À l’intérieur, le couple partageait des pizzas et des sodas avec leur personnel de cuisine, un autre groupe d’immigrants du Mexique et du Honduras qui étaient en Floride depuis 19 ans – et aussi peu que trois mois. Il n’y avait que quelques chaises, et beaucoup étaient assis sur un tapis qui sentait la moisissure. Ils ont ri – et Anna aussi – de son espagnol imparfait.

“Je suis ici depuis 1999. J’en ai traversé beaucoup mais c’était le pire”, a-t-elle dit à propos d’Ian, notant à quel point sa vitesse laborieuse avait prolongé l’agonie.

Puis John Lloyd, un entrepreneur du Minnesota portant un gilet haute visibilité, est entré. Lloyd possède un condo sur la plage voisine. Lui et son gendre, Josh, ont acheté 36 ventilateurs pour sécher les tapis, les ont chargés dans un camion et sont partis pour un trajet de 32 heures.

“Quand ma petite-fille a entendu que le tournesol était inondé, elle a pleuré”, a-t-il expliqué. “C’est ma deuxième maison.” Lloyd a insisté pour que Nikos et Anna acceptent son aspirateur d’eau; ils ont insisté pour qu’il accepte la pizza. C’était la gentillesse forgée par des événements extrêmes.

Comme les Hamiltons, les Kontakos et les Lloyd, beaucoup ont été attirés par le climat chaud, les plages et l’abordabilité de la Floride à faible taux d’imposition. L’approche de laisser-faire de l’État concernant les fermetures d’entreprises et les mandats de masque pendant la pandémie de Covid-19, sous le gouverneur DeSantis, a été un attrait supplémentaire pour Lincoln Timson.

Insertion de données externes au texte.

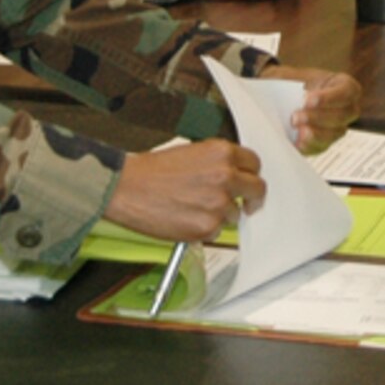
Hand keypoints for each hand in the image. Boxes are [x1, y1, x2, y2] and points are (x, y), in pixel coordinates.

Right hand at [102, 139, 264, 240]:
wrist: (127, 188)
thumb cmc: (151, 171)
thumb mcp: (191, 152)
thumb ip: (217, 162)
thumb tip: (233, 174)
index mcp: (221, 153)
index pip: (254, 163)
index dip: (250, 174)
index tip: (248, 181)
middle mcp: (225, 176)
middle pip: (258, 189)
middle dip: (252, 197)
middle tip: (245, 203)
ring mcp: (218, 203)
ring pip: (234, 214)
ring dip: (221, 214)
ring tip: (194, 208)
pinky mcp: (207, 227)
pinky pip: (216, 231)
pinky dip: (204, 229)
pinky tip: (186, 218)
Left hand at [259, 63, 361, 151]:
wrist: (286, 95)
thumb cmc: (294, 82)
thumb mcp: (295, 76)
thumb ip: (294, 83)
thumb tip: (288, 97)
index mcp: (346, 87)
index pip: (346, 93)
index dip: (328, 98)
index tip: (306, 100)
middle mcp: (348, 108)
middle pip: (341, 116)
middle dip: (317, 117)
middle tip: (295, 116)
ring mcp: (338, 127)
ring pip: (333, 134)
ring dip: (314, 133)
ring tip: (295, 127)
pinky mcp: (324, 142)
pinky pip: (321, 148)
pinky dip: (308, 145)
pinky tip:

Il est venu en 2021 après avoir quitté la Californie, où il était devenu désenchanté par un gouverneur progressiste, la migration et trop de pistes cyclables. La maison qu’il a vendue près de San Diego lui a permis de rembourser un prêt de 300 000 $, puis de payer en espèces une maison de 225 000 $ à Cape Coral. Il a pris un emploi comme gardien de sécurité de nuit dans un club de golf.

“J’avais une belle vie ici”, a-t-il déclaré, alors qu’il attendait au soleil devant un centre communautaire pour déposer une réclamation d’assurance. Ses dégâts étaient relativement légers.

Assis à côté de lui se trouvaient deux retraités, Kay et Wally, qui sont arrivés de l’Illinois en 2020. C’était leur premier ouragan, et ils se sont appuyés sur des voisins chevronnés pour leur montrer comment réparer les volets anti-tempête et faire d’autres préparatifs.

« Nous sommes venus pour le climat. Les gens sont gentils et la plupart d’entre eux sont des greffes comme nous », a déclaré Kay, une ancienne professeure d’infirmières, expliquant poliment que sa politique n’était pas exactement alignée sur celle de Timson.

En raison du coût élevé du logement, ils ont fini par acheter de l’autre côté de l’autoroute, plus à l’intérieur des terres. Ils soupçonnaient que cela leur avait peut-être épargné de pires dégâts la semaine dernière. Ils se sont échappés avec seulement une couverture de piscine endommagée. Comme Timson, il n’était pas question de partir – bien que leur premier ouragan semble avoir quelque peu révisé leur compréhension de leur nouvelle maison.

“Le paradis”, a déclaré Karen Hamilton. “Jusqu’à ce que Ian arrive.”